What you should do: Images are to be excluded from the copy, and the records below reproduced word for word.
<<<<
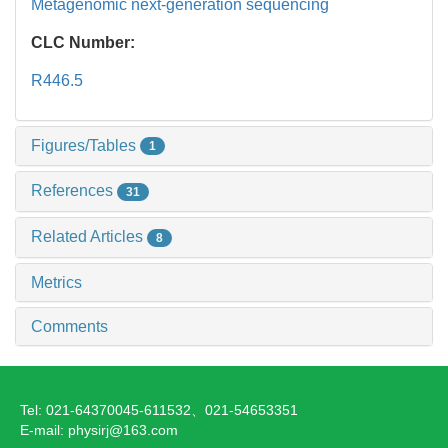
Metagenomic next-generation sequencing
CLC Number:
R446.5
Figures/Tables
1
References
31
Related Articles
8
Metrics
Comments
Tel: 021-64370045-611532、021-54653351
E-mail: physirj@163.com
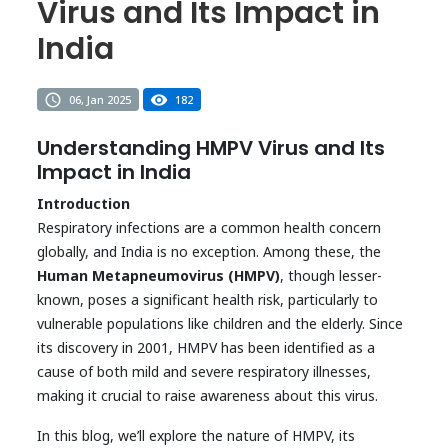
Virus and Its Impact in
India
06, Jan 2025
182
Understanding HMPV Virus and Its
Impact in India
Introduction
Respiratory infections are a common health concern
globally, and India is no exception. Among these, the
Human Metapneumovirus (HMPV)
, though lesser-
known, poses a significant health risk, particularly to
vulnerable populations like children and the elderly. Since
its discovery in 2001, HMPV has been identified as a
cause of both mild and severe respiratory illnesses,
making it crucial to raise awareness about this virus.
In this blog, we’ll explore the nature of HMPV, its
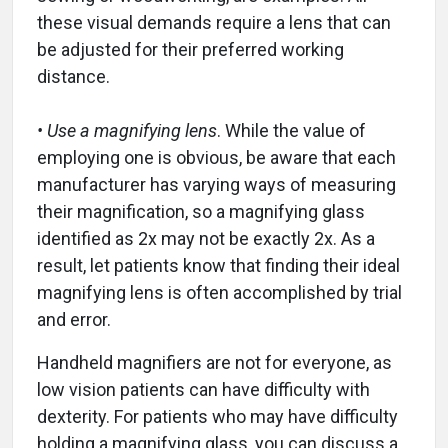
these visual demands require a lens that can
be adjusted for their preferred working
distance.
• Use a magnifying lens
. While the value of
employing one is obvious, be aware that each
manufacturer has varying ways of measuring
their magnification, so a magnifying glass
identified as 2x may not be exactly 2x. As a
result, let patients know that finding their ideal
magnifying lens is often accomplished by trial
and error.
Handheld magnifiers are not for everyone, as
low vision patients can have difficulty with
dexterity. For patients who may have difficulty
holding a magnifying glass, you can discuss a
>>>>
Answer to this task:
Metagenomic next-generation sequencing
CLC Number:
R446.5
Figures/Tables
1
References
31
Related Articles
8
Metrics
Comments
Tel: 021-64370045-611532、021-54653351
E-mail: physirj@163.com
Virus and Its Impact in
India
06, Jan 2025
182
Understanding HMPV Virus and Its
Impact in India
Introduction
Respiratory infections are a common health concern
globally, and India is no exception. Among these, the
Human Metapneumovirus (HMPV)
, though lesser-
known, poses a significant health risk, particularly to
vulnerable populations like children and the elderly. Since
its discovery in 2001, HMPV has been identified as a
cause of both mild and severe respiratory illnesses,
making it crucial to raise awareness about this virus.
In this blog, we’ll explore the nature of HMPV, its
these visual demands require a lens that can
be adjusted for their preferred working
distance.
• Use a magnifying lens
. While the value of
employing one is obvious, be aware that each
manufacturer has varying ways of measuring
their magnification, so a magnifying glass
identified as 2x may not be exactly 2x. As a
result, let patients know that finding their ideal
magnifying lens is often accomplished by trial
and error.
Handheld magnifiers are not for everyone, as
low vision patients can have difficulty with
dexterity. For patients who may have difficulty
holding a magnifying glass, you can discuss a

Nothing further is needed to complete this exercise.